Cytotoxicity of QMix™ endodontic irrigating solution on human bone marrow mesenchymal stem cells

BACKGROUND: Debridement and disinfection of the root canal system is a crucial step in endodontic procedures. The effectiveness of irrigation relies on both the mechanical flushing action and the ability of irrigants to dissolve tissue and kill bacteria. The objective of the present study is to evaluate and compare the cytotoxicity of QMix™ root canal irrigating solution on immortalized human bone marrow mesenchymal stem cells (hTERT-MSC-C1) and to compare it with that of sodium hypochlorite (NaOCl). METHODS: Immortalized human bone marrow mesenchymal stem cells (hTERT-MSCs) were exposed to QMix™ and NaOCl. Cell viability was assessed by 3-(4, 5-dimethylthiazol-2-yl)-2,5-diphenyltetrazolium bromide (MTT) and alamarBlue assays. The cell morphology was studied after two hours of exposure to QMix™ and NaOCl. Scanning electron microscopy (SEM) analyses were performed after 2- and 4-hour incubation periods. Finally, ethidium bromide/acridine orange (EB/AO) fluorescent stain was applied to the cells in the 8-chamber slides after they were incubated with the testing agents for 2 hours to detect live and dead cells. The observations were tabulated and analyzed statistically.

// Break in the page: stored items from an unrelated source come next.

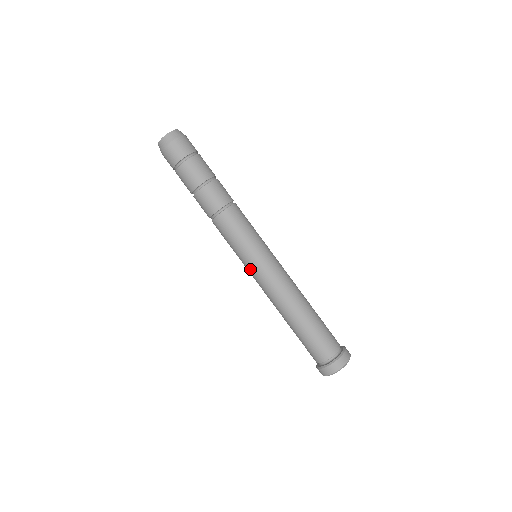
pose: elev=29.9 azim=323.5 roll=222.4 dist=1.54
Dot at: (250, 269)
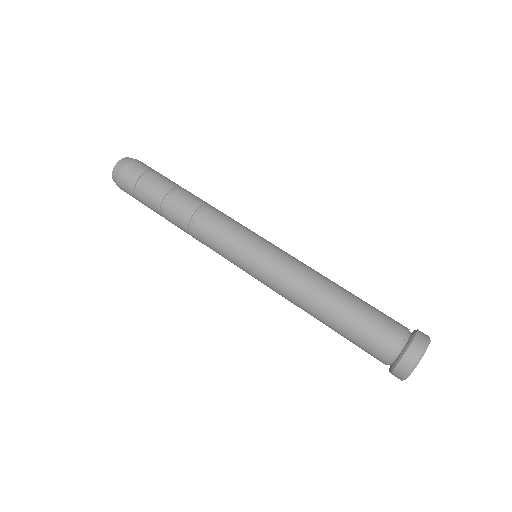
Dot at: occluded
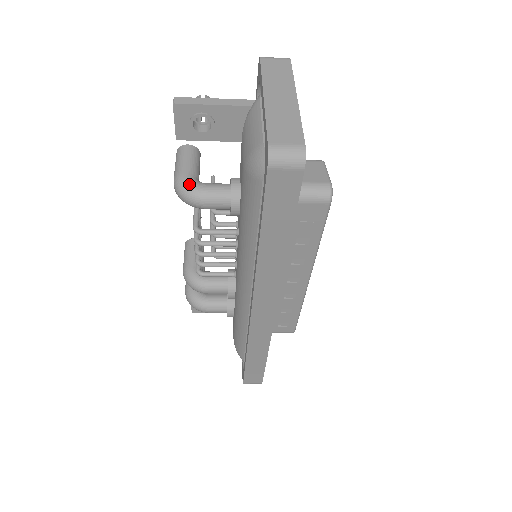
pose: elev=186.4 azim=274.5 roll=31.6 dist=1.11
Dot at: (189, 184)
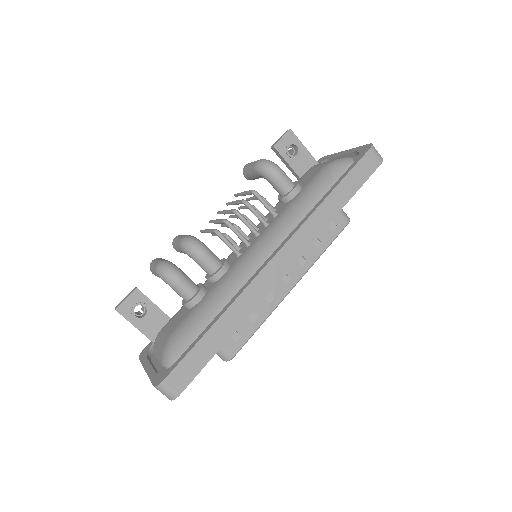
Dot at: (274, 163)
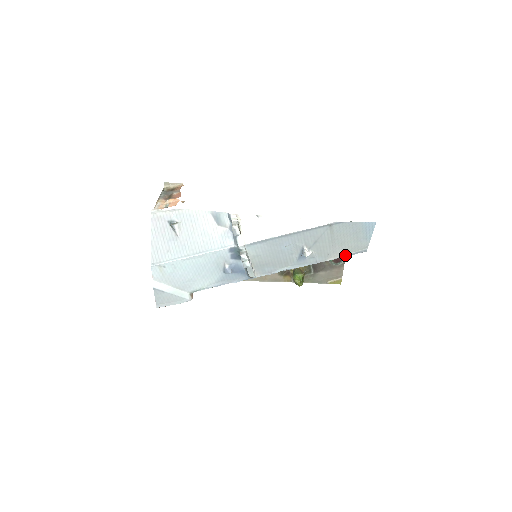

RESULTS: QMix™ exposure resulted in a significantly higher percentage of cell viability than NaOCl in the MTT and alamarBlue assays at three time points compared to the control. The SEM analysis demonstrated minimal morphological changes associated with cells that were exposed to the QMix™ solution, with little shrinkage and fragmentation of the cell wall. The live/dead analysis showed that the number of live cells after exposure to QMix™ was similar to that of the untreated control. No cell structure could be observed with the NaOCl group, indicating cell lysis. CONCLUSION: Both the QMix™ and NaOCl solutions were toxic to human bone marrow MSCs. Each solution might have induced cell death in a different way as evidenced in the cell viability, SEM and fluorescent studies. The slower cell death induced by QMix™ might therefore be less aggressive and more acceptable to living tissues.